Popular Photography|January 2017
Julie Blackmon layers images to bring out the odd truths of life behind the white picket fence
According to the U.S. Census Bureau, Springfield, Missouri, is a city of about 160,000 about 100 miles southeast of the geographic center of the United States. Its population is about 89 percent white, 96 percent U.S.-born, and 51.5 percent female. Although Julie Blackmon was born in this Springfield (in 1966, the oldest of nine children) and she still lives and works there, her pictures depict a through-the-looking-glass version of the place.
Layering together multiple photographs to create surprising and haunting tableaux, Blackmon stretches the fabric of the mundane until you can see the chaos, absurdity, and just-plain-weird that lurks beneath. In one image, “New Chair” (page 89), a jarringly modernist living room object erupts from a perfectly banal FedEx truck like Harold Hill showing up in River City. To those witnessing the delivery, the shiny new distraction is all that matters, while life inside the photo continues as normal, and no one seems to notice the kid who’s stuck his head in the bubble wrap.
“I know I’m very much defined as the ‘family’ photographer, but I don’t think of it quite this way,” she says in an email. “I’m just looking around at my everyday life and, like any artist, trying to make sense of it.” It just so happens that family life is chock full of material to photograph, and, for many viewers, happens to also be pretty relatable.
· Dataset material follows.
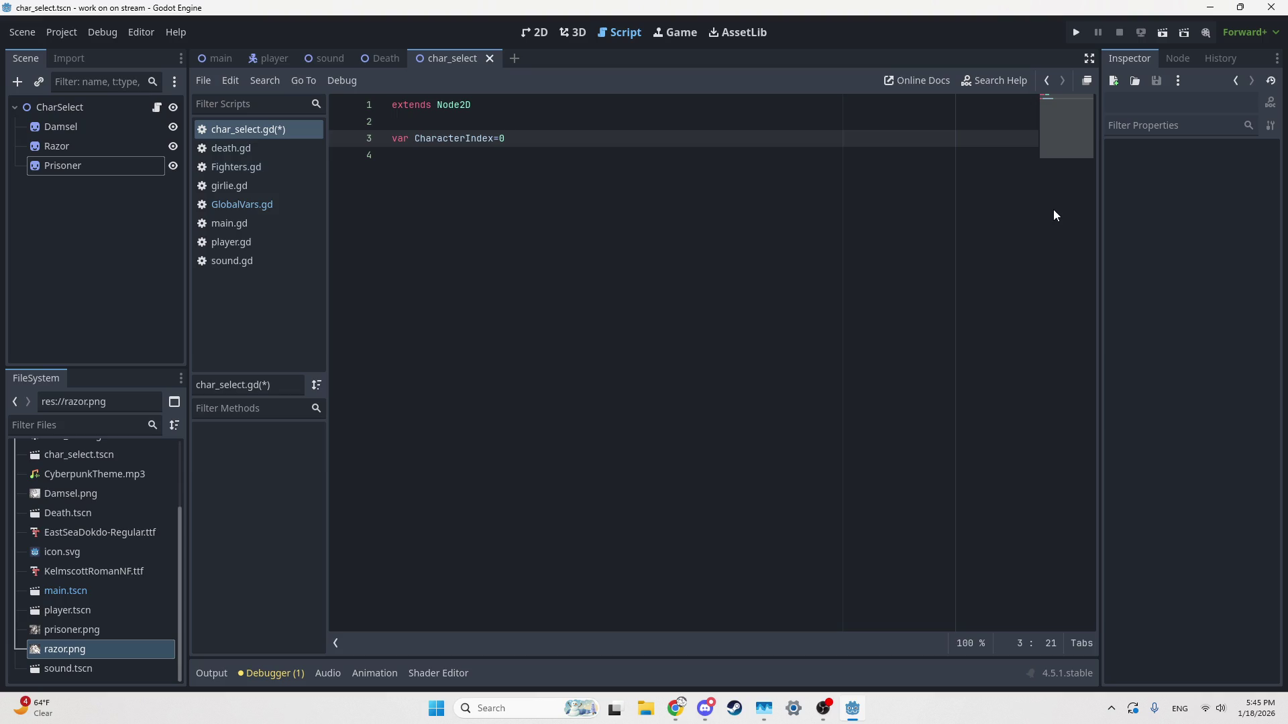
# Step: Add const Character=["prisoner","damsel","razor"] on a new line below CharacterIndex
pyautogui.press('Return')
Blackmon’s perspective seems to come straight from the fact that she is making work about the place where she herself grew up; her own memories inform the way she illustrates the present. Reflecting on her own experience, she says: “I think we have never had more nostalgia for the past—the days we didn’t wear helmets to ride a tricycle, or where we climbed 50-foot trees without our parents giving it a second thought. I think about this a lot. This is where I find the narrative and the humor.”